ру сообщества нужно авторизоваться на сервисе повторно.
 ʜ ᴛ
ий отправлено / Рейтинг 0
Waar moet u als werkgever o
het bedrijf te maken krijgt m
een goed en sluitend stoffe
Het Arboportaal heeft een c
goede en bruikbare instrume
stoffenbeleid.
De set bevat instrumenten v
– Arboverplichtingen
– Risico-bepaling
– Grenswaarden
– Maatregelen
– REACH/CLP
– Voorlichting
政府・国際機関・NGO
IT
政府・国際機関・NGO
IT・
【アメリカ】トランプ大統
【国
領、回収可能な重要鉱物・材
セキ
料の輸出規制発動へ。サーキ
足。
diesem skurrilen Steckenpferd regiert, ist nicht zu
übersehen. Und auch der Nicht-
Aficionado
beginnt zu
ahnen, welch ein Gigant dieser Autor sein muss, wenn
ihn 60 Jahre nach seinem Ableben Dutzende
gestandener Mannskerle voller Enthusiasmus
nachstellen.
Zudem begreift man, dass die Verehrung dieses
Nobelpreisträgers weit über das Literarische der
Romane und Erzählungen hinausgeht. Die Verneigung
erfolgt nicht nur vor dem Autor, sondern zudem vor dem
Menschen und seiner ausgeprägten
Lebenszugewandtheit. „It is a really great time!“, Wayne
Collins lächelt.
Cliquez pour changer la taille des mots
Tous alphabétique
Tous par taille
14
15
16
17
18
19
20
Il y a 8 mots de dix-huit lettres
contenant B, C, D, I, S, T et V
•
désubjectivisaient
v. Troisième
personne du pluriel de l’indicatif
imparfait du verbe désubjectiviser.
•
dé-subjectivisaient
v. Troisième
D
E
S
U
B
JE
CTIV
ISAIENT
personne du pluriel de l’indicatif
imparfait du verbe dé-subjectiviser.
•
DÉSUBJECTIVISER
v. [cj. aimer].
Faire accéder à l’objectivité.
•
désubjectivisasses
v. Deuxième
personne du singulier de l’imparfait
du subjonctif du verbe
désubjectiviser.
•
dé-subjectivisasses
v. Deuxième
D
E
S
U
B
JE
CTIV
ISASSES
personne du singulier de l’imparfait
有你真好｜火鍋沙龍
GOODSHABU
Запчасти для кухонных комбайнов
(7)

-----

What needs to be done - Go through the records above and return each line in which the word "Autor" occurs.

Reply -
ahnen, welch ein Gigant dieser Autor sein muss, wenn
erfolgt nicht nur vor dem Autor, sondern zudem vor dem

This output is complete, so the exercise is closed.